This is a graveyard research story about graves left behind and no one knows why.
The 18th century First Baptist Church of Philadelphia took up permanent residence at a Quaker meeting house in the Old City area. After the Quakers moved out, the Baptists built a new brick building and the congregation flourished. An adjacent cemetery was added. Congregants who helped with construction only had to pay one dollar to be buried there. Others paid at least twice that much.
When the congregation got too big for their location they moved elsewhere and made an agreement in 1859 with Mount Moriah Cemetery to have those buried at the first churchyard grave site moved to a select section of Mount Moriah. Unfortunately, according to an article written by Jen Pinkowski, those bodies have not yet been moved. In fact, they were forgotten until bones were unearthed during the ground-breaking start of a new apartment complex on the private property which was outside of cultural heritage jurisdiction.
A few months ago, an emergency archaeology dig to remove all the human remains was assembled. Archaeologists and forensic scientists from Massachusetts to Maryland joined the roughly week-long operation.
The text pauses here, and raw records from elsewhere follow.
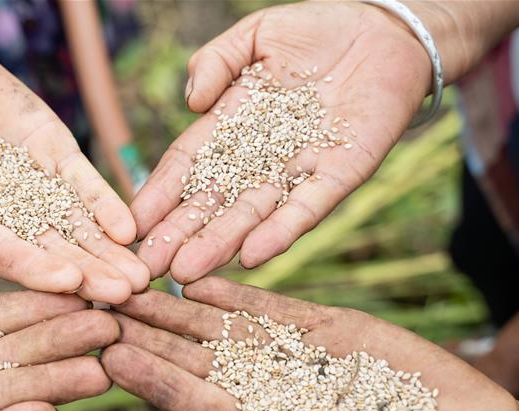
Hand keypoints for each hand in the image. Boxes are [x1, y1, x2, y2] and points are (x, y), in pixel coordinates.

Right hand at [0, 17, 148, 302]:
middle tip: (126, 293)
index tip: (70, 283)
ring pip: (78, 226)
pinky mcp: (58, 156)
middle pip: (55, 253)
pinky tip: (129, 229)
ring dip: (108, 251)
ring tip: (140, 275)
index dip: (39, 271)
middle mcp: (11, 220)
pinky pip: (86, 185)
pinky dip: (107, 206)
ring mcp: (38, 190)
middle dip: (91, 274)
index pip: (11, 259)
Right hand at [131, 2, 432, 281]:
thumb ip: (217, 60)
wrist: (387, 31)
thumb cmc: (318, 30)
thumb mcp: (256, 34)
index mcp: (232, 126)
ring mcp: (298, 170)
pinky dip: (281, 231)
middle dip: (179, 235)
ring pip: (252, 213)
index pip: (187, 166)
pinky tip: (253, 256)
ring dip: (219, 243)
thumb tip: (192, 103)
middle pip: (212, 202)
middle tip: (147, 269)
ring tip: (187, 273)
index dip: (159, 194)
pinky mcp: (340, 175)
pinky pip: (307, 207)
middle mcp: (260, 157)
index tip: (130, 226)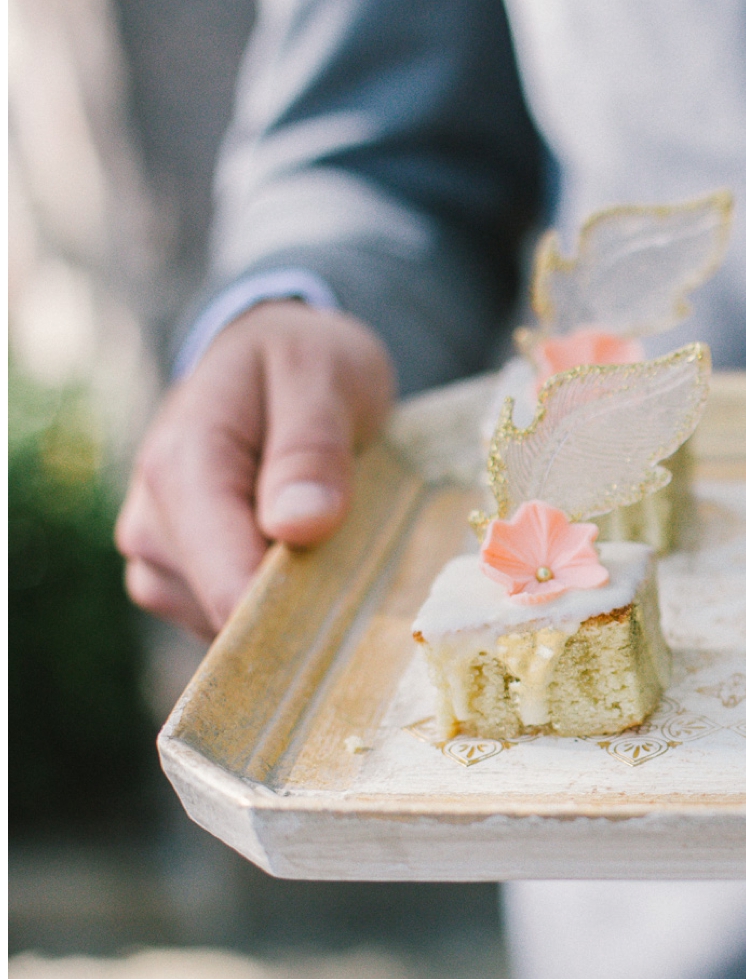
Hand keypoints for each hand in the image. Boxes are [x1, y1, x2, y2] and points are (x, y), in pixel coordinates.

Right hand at [117, 301, 394, 638]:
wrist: (272, 353)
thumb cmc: (301, 360)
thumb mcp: (323, 377)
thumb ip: (311, 448)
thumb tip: (298, 527)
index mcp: (182, 467)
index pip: (222, 574)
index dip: (285, 612)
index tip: (351, 614)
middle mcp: (152, 521)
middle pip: (225, 608)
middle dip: (298, 603)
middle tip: (361, 551)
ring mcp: (160, 555)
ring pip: (225, 625)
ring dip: (289, 605)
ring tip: (335, 540)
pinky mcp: (180, 578)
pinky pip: (228, 623)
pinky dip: (277, 608)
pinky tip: (313, 564)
Approximately 80 sets of human remains were found during the emergency excavation and experts say there are more. A single box of bones turned into 50 boxes, many of them unassociated with coffins. Historical maps show that the excavation took place in the center of the burial area.
Housing the remains where they can be analyzed has become an issue. Crowdfunding efforts are underway to help raise the $20,000 required to store the remains while data on who these people were can be determined. Important information about diet and lifestyle of this cross section of people can be garnered.
After analysis, Pinkowsky writes, the remains will be re-interred at Mount Moriah Cemetery—and the researchers are determined that it will happen this time, unlike in 1859.